Dependable Low-Power Wireless Sensor Networks

Decades of research effort has been put towards designing low-power wireless sensor network protocols. We now find highly specialized protocols targeting applications that demand multiple traffic patterns. For instance, many-to-one for data collection, one-to-many for data dissemination, one-to-one for high throughput data transfer, and many-to-many for network-wide agreement. All of the protocols either have the network nodes communicating asynchronously or are synchronized to some level of accuracy.

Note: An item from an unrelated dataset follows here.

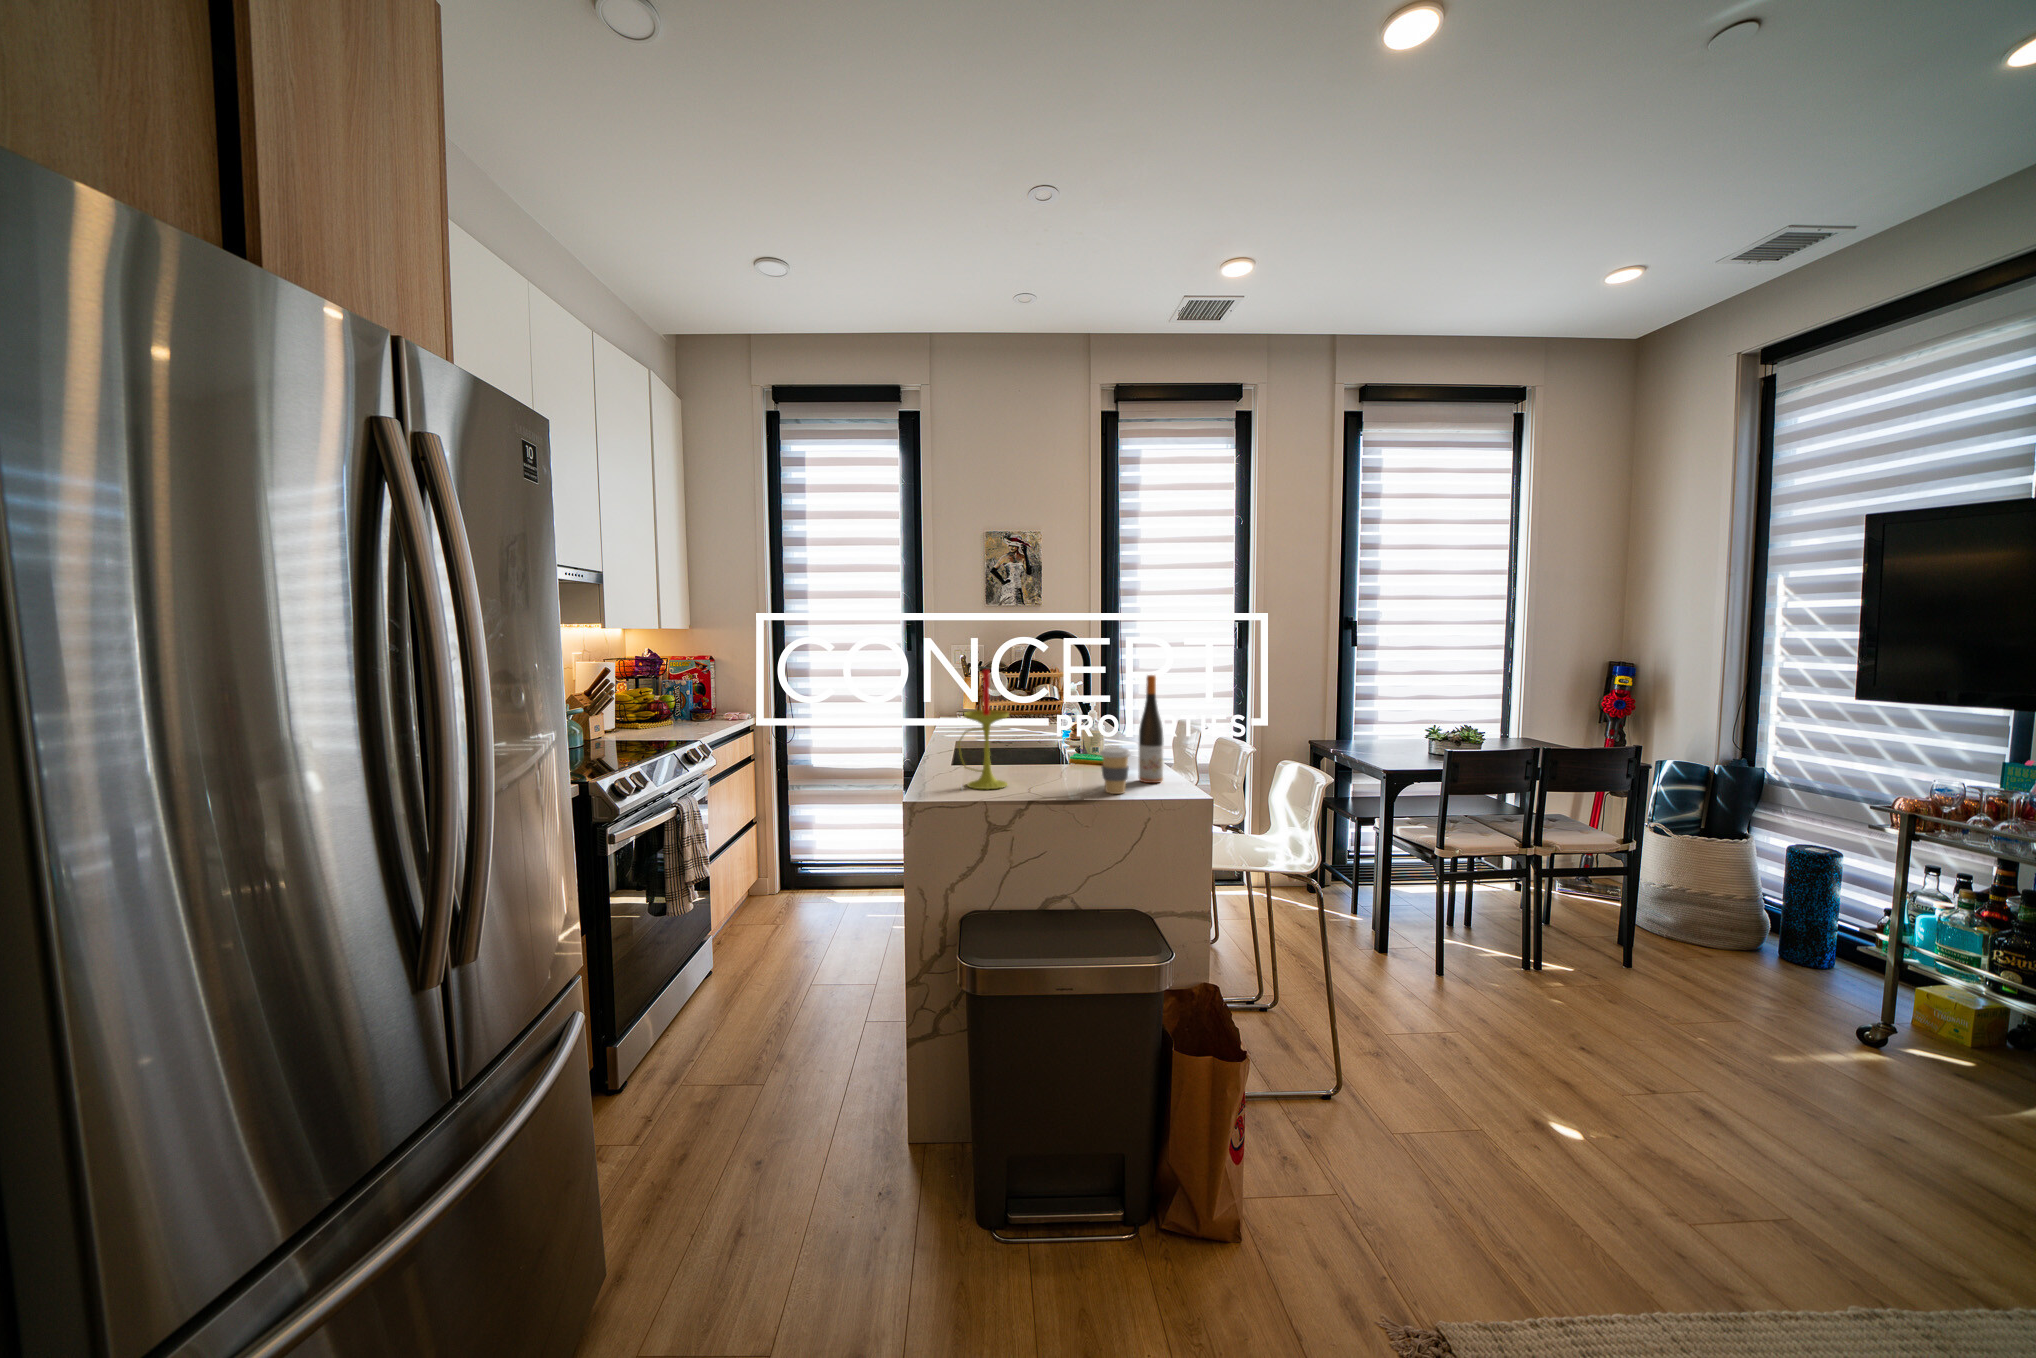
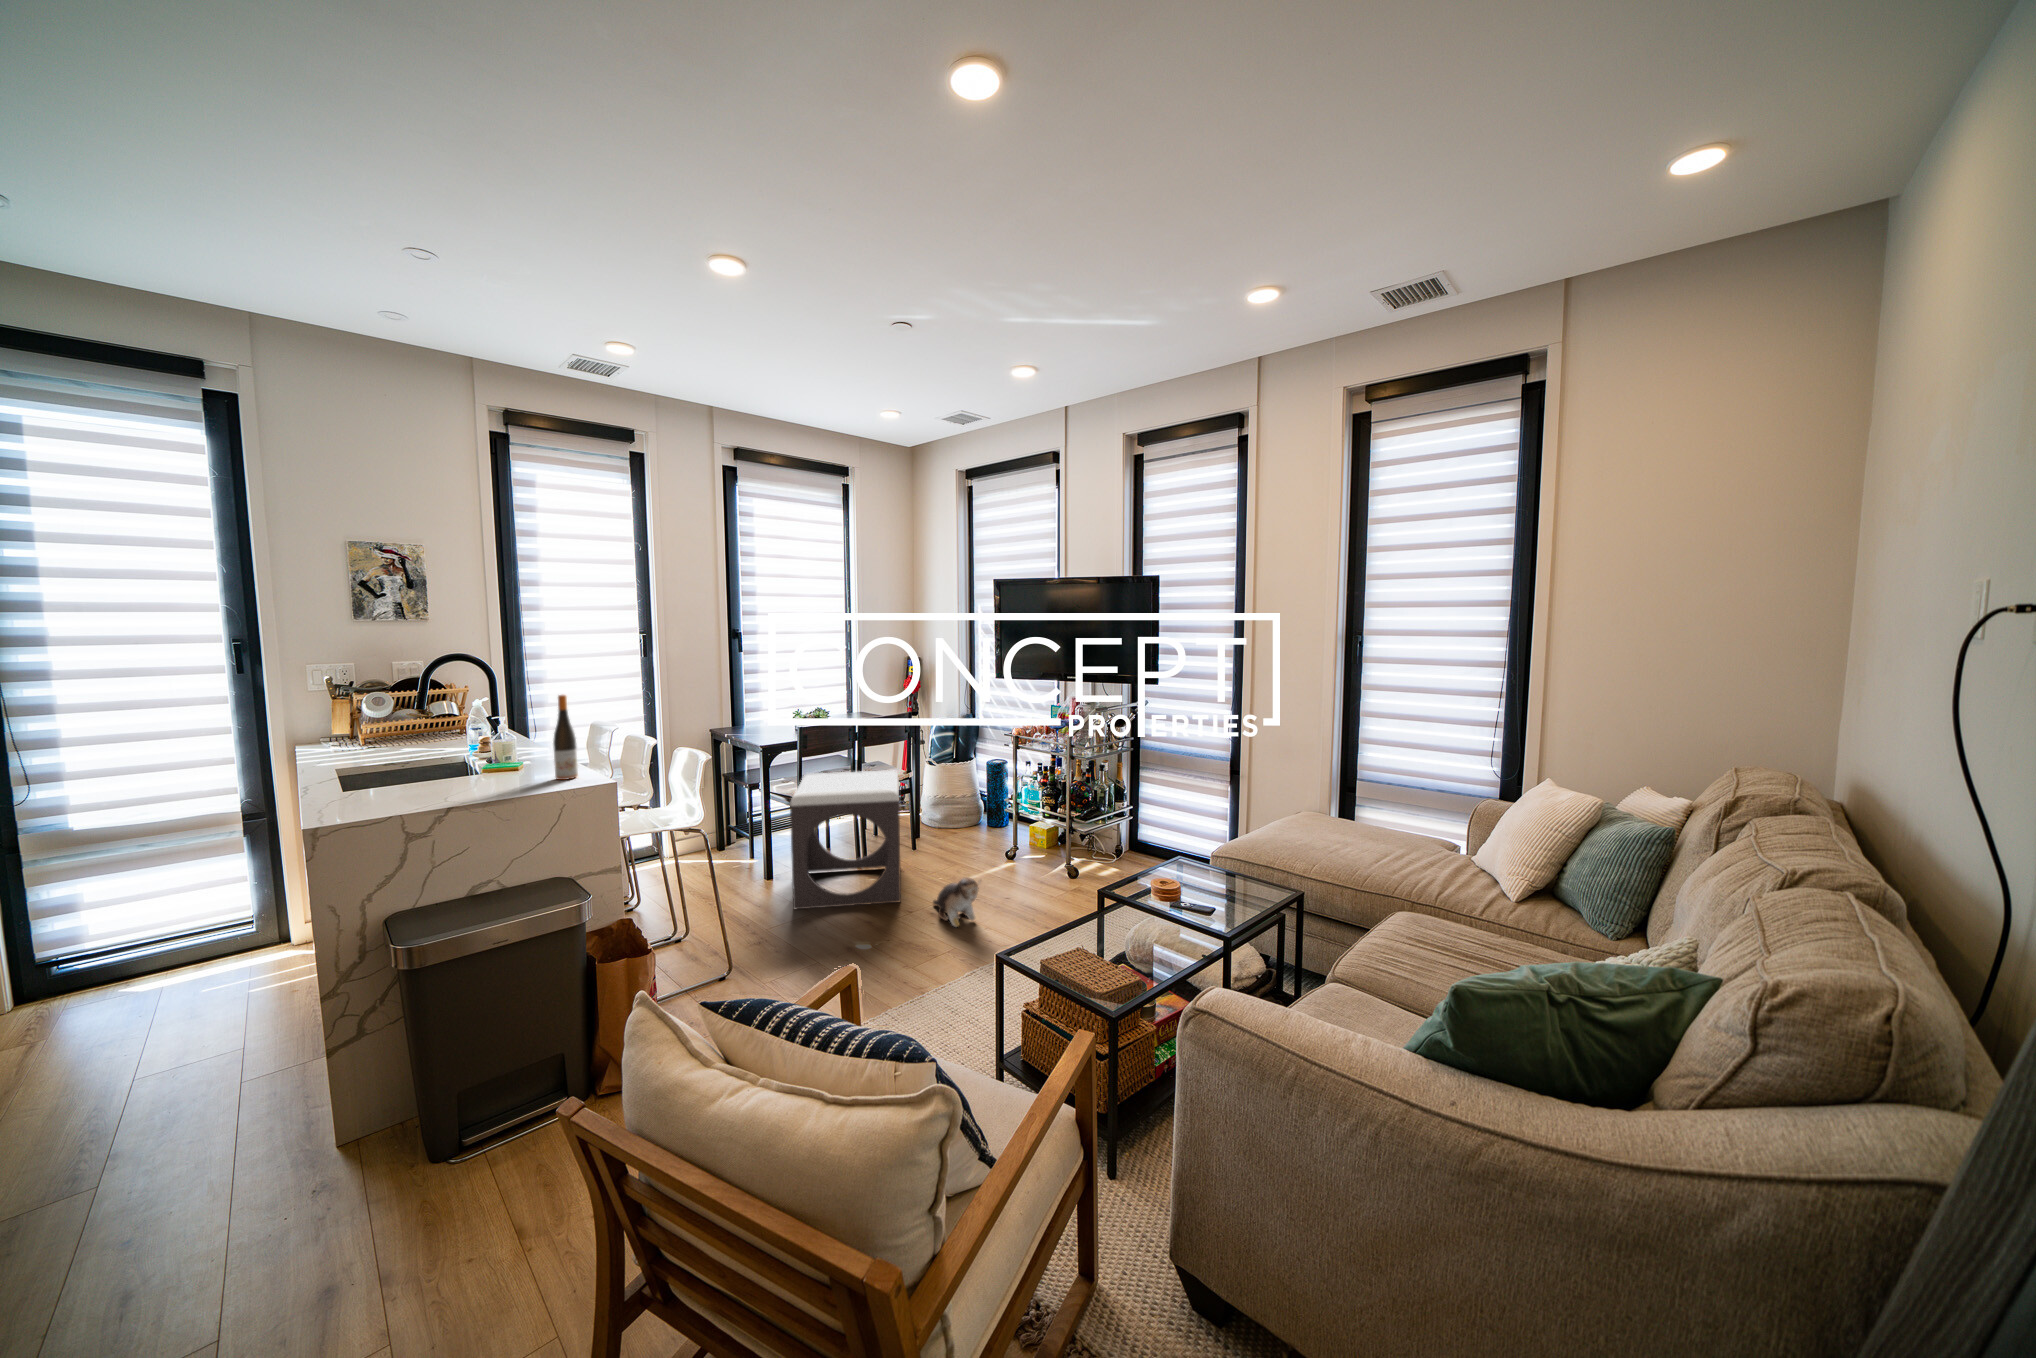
candle: present [958,669,1009,790] -> none [362,699,422,808]
coffee cup: present [1100,748,1131,794] -> none [518,755,548,792]
footstool: none [1426,819,1637,1069] -> present [790,770,901,910]
plush toy: none [1706,1079,1873,1177] -> present [933,877,982,927]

The recent interest in the Internet of Things has fueled low-power sensor network deployment in urban environments - cities, towns or even suburbs. However, unlike the deployments in the wild, urban sensor network deployments are particularly challenging due to several reasons, the most important being the presence of severe cross-technology interference (CTI). 802.15.4 not only shares the 2.4 GHz ISM band with a number of wireless technologies like WiFi and Bluetooth but also with many different common household appliances like microwaves and cordless phones that form an integral part of an urban lifestyle. It is important to design protocols that are not only robust to such non-deterministic CTI but also remain energy-efficient. Another equally important concern is an ability to support multiple different traffic patterns efficiently as the application can change over time. While the initial deployment might be focusing more on collecting sensor readings, there is always a need of being able to disseminate the latest firmware update throughout the network. Finally, the protocols should be scalable to support a large and dense deployment.

In this thesis, we study three different class of protocols that require different levels of network-wide synchronization: Asynchronized, loosely synchronized, and tightly synchronized. Tapping on the advantages and learning from the limitations of these individual classes, we proposed three low-power wireless communication protocols Oppcast, Codecast, and Syncast, that address the above three deployment challenges.